Racino Owners Bemoan Casino Placement

Just what possessed the Gaming Facility Location Board to give the go ahead for the Lago Resort and Casino in Seneca County seems to escape most observers. There are three Racinos and an Indian casino within 75 miles of the site and that’s going to have an impact on both their existing trade and that of the new proposed casino project touted to cost over $425 million. “We just thought,” claims chairman Kevin Law, “it had the best chance for success in that region.” However the governor of the state Andrew Cuomo has already requested this decision be re-examined.

US gambling laws being what they are the placement of casinos has become one of the mainstays of legislative bodies across the country and the rivalries between biders for licenses and the towns that would benefit or suffer by their placement has become an ever larger part of local politics in the US. Lago’s own figures show it removing $133 million from the revenues of existing gambling establishments in the area, a figure Racinos will struggle to make up for as their decline continues it’s sad slide into oblivion.

Thus the racinos complain bitterly and mutter of profit loss and falling revenues and discuss hundreds of millions of dollars as small percentages of their operations year on year.
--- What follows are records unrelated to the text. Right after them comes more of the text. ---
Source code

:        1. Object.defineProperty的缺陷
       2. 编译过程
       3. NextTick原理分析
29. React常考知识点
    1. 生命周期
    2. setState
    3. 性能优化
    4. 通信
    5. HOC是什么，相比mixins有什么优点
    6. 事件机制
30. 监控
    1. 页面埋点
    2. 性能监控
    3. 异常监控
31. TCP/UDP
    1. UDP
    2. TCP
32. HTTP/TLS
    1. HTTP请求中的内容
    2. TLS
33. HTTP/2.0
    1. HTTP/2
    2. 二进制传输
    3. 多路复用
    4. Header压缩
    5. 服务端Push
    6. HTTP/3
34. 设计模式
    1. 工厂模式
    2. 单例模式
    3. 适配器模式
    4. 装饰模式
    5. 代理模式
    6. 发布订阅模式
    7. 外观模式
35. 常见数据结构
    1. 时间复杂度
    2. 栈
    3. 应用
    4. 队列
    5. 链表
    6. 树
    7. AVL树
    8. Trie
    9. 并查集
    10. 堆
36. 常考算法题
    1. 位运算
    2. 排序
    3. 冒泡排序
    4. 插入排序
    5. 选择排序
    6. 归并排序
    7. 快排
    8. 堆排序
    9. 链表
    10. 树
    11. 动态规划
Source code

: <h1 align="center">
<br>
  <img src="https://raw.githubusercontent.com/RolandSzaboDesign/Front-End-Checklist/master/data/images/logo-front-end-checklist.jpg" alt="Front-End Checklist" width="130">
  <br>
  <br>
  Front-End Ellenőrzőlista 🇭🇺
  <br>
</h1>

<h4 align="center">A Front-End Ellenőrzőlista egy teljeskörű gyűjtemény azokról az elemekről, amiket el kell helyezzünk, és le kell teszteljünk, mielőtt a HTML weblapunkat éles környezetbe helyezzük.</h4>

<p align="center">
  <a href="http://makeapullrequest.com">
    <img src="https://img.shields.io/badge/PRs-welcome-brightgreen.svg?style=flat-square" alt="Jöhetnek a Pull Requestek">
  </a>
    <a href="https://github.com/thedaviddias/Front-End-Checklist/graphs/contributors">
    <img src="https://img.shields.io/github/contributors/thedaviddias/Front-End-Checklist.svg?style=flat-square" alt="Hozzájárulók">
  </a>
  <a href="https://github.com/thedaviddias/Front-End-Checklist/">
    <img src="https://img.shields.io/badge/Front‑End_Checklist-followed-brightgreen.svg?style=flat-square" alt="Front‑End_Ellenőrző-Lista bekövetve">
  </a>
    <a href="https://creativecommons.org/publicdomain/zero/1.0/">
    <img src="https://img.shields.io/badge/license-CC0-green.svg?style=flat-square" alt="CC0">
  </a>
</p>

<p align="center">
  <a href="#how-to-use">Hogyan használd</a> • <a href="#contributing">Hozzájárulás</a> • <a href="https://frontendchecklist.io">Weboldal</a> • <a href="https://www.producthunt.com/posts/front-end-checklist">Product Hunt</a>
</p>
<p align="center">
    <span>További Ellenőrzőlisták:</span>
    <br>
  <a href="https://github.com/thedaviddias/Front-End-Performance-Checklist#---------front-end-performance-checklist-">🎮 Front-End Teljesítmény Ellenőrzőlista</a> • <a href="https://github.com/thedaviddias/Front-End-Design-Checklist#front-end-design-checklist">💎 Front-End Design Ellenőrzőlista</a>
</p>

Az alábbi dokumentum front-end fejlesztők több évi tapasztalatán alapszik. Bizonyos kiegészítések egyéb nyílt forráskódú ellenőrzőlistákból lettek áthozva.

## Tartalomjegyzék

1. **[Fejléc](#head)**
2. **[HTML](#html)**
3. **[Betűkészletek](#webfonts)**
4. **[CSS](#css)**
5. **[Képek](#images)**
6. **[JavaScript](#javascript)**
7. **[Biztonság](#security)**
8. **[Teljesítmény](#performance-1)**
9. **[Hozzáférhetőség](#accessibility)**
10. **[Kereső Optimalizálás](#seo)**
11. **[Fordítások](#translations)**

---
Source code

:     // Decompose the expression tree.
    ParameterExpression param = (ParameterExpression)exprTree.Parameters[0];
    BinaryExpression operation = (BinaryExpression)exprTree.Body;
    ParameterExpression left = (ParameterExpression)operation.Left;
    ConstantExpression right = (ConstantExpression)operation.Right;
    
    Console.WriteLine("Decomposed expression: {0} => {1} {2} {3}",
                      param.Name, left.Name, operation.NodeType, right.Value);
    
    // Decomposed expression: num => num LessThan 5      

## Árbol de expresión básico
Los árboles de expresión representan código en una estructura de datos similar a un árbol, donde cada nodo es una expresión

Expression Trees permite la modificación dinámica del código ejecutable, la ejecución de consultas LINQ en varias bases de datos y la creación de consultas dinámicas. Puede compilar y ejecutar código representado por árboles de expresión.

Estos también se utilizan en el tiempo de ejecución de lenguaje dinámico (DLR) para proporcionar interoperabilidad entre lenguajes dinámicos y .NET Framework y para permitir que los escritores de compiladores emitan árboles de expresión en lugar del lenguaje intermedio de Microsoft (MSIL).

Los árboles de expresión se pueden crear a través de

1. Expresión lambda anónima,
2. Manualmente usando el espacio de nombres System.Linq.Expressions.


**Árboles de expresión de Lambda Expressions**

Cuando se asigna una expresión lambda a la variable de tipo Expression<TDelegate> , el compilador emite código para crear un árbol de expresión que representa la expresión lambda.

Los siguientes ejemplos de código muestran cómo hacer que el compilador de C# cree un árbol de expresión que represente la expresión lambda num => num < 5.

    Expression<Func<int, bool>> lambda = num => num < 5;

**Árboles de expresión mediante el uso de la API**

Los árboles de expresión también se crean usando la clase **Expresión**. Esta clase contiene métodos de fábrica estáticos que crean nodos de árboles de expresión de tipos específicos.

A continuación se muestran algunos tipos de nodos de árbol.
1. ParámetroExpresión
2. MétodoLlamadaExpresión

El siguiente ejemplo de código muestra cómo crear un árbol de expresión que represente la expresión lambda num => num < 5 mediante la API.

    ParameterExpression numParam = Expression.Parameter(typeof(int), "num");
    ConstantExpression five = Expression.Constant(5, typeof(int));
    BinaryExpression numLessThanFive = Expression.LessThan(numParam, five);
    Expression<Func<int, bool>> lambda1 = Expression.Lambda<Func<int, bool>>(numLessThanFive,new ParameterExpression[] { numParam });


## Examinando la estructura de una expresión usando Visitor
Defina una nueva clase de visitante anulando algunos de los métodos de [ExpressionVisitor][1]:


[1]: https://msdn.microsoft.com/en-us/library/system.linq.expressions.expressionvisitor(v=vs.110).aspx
The racinos don’t expect to go bust, not at all, they merely don’t expect to be able to grow as much as they were forecast to before this choice of location was made. This, they consider, is a massive problem, but for the rest of us, sat at home reading about it, it does appear to just be quite a few very rich people and companies fighting over who gets the right to fleece people.

When someone is crying about the fact they won’t be able to take however many EXTRA millions of dollars in revenue in some mythical future expansion, despite already raking in very healthy profits and showing small margins of adequate growth, you do have to ask yourself……..who are they kidding? The racinos complain that they’ll have to make up a loss in revenues in terms of purses offered, but that still won’t leave them destitute, and for them to whine about competition of any variety is frankly just a pathetic.

Revenues Down Already So Why The Fuss?

Of course in a world where image is everything already Finger Lakes is pretending that this spells the end of the world as they know it, listing the number of jobs it threatens, whispering darkly about the fate of the horses, and indeed going on to attempt to portray this decision as being tantamount to barbequing employees children. This is just the addition of a casino. What happens when people start to demand the right to gamble without leaving home, on the internet? What will these racinos and casinos do then? Complain Google is ruining their lives?

The over saturation of the region with gambling establishments by tax hungry state governments was always just saving up issues like this. Racino profits fell by just over 2% last year on the one previously, and in the up state region that was 5%, and that was without this new casino even being mentioned. So apparently fewer and fewer people were going horse racing anyway, and if that’s the case surely this is just supply and demand? People want casinos not racinos so lets build one. Capitalism in action, right?

But they don’t see it like that. They’re greedy and objectionable, they care not a jot for the ebb and flow of consumer driven capitalism, they have no concern for anyone else’s well-being or situation, these people open these horrible gaudy noisy dirty farms that funnel people through a mechanism of experience that drains them of their money before sending them on their way. It is unsurprising really that more and more people are beginning to bet on sports in the US on the internet instead.

The days of the bricks-and-mortar casino are numbered. Macau shows the signs, Vegas knows the score, Atlantic City already taken the punishment, but there’s more and worse to come as more and more casinos are added to a pot of players that grows no bigger. Someone somewhere is going to lose out and since they’re all rich weirdos or faceless corporations chasing profit from providing service just a little bit closer to me than the other guys, I don’t care who wins, loses or bursts into tears. A pox on all their houses.